Extracted data entries
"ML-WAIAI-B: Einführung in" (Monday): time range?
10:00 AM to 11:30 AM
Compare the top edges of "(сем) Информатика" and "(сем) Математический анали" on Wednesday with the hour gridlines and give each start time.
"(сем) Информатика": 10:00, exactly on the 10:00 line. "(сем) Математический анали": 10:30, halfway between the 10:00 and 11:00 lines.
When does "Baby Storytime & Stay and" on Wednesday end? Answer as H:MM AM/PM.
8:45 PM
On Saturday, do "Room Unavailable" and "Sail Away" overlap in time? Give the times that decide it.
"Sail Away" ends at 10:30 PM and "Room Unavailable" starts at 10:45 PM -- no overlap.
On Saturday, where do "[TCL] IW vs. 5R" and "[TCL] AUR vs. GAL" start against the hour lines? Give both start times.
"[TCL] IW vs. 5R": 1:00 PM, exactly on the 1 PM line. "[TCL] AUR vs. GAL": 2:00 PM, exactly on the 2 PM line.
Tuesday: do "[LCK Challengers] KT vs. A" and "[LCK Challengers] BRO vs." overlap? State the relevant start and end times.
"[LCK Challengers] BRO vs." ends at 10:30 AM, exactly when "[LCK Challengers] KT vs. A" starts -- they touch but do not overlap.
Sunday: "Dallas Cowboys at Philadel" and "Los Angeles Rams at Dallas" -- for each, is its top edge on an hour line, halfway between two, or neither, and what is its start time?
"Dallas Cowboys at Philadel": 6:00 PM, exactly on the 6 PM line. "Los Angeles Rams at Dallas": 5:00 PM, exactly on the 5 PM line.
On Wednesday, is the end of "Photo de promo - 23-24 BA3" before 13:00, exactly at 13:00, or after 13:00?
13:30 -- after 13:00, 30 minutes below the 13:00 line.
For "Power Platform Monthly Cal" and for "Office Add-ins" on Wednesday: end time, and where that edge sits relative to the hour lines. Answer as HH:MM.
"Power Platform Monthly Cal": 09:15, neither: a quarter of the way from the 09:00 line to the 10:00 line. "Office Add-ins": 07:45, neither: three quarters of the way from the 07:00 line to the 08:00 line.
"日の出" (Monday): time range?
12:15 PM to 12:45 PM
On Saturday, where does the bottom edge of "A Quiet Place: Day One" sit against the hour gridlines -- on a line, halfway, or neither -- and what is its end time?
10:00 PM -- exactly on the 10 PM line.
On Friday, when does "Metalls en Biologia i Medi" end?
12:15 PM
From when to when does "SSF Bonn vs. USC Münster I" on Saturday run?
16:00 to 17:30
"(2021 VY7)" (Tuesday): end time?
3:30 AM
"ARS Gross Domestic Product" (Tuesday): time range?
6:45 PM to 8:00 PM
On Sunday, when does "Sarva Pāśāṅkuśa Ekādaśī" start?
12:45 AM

» Stated task: Copy out, word for word, the stretch of the listing from the line containing "On Saturday, do" through the end of the listing.

» Correct output:
On Saturday, do "Room Unavailable" and "Sail Away" overlap in time? Give the times that decide it.
"Sail Away" ends at 10:30 PM and "Room Unavailable" starts at 10:45 PM -- no overlap.
On Saturday, where do "[TCL] IW vs. 5R" and "[TCL] AUR vs. GAL" start against the hour lines? Give both start times.
"[TCL] IW vs. 5R": 1:00 PM, exactly on the 1 PM line. "[TCL] AUR vs. GAL": 2:00 PM, exactly on the 2 PM line.
Tuesday: do "[LCK Challengers] KT vs. A" and "[LCK Challengers] BRO vs." overlap? State the relevant start and end times.
"[LCK Challengers] BRO vs." ends at 10:30 AM, exactly when "[LCK Challengers] KT vs. A" starts -- they touch but do not overlap.
Sunday: "Dallas Cowboys at Philadel" and "Los Angeles Rams at Dallas" -- for each, is its top edge on an hour line, halfway between two, or neither, and what is its start time?
"Dallas Cowboys at Philadel": 6:00 PM, exactly on the 6 PM line. "Los Angeles Rams at Dallas": 5:00 PM, exactly on the 5 PM line.
On Wednesday, is the end of "Photo de promo - 23-24 BA3" before 13:00, exactly at 13:00, or after 13:00?
13:30 -- after 13:00, 30 minutes below the 13:00 line.
For "Power Platform Monthly Cal" and for "Office Add-ins" on Wednesday: end time, and where that edge sits relative to the hour lines. Answer as HH:MM.
"Power Platform Monthly Cal": 09:15, neither: a quarter of the way from the 09:00 line to the 10:00 line. "Office Add-ins": 07:45, neither: three quarters of the way from the 07:00 line to the 08:00 line.
"日の出" (Monday): time range?
12:15 PM to 12:45 PM
On Saturday, where does the bottom edge of "A Quiet Place: Day One" sit against the hour gridlines -- on a line, halfway, or neither -- and what is its end time?
10:00 PM -- exactly on the 10 PM line.
On Friday, when does "Metalls en Biologia i Medi" end?
12:15 PM
From when to when does "SSF Bonn vs. USC Münster I" on Saturday run?
16:00 to 17:30
"(2021 VY7)" (Tuesday): end time?
3:30 AM
"ARS Gross Domestic Product" (Tuesday): time range?
6:45 PM to 8:00 PM
On Sunday, when does "Sarva Pāśāṅkuśa Ekādaśī" start?
12:45 AM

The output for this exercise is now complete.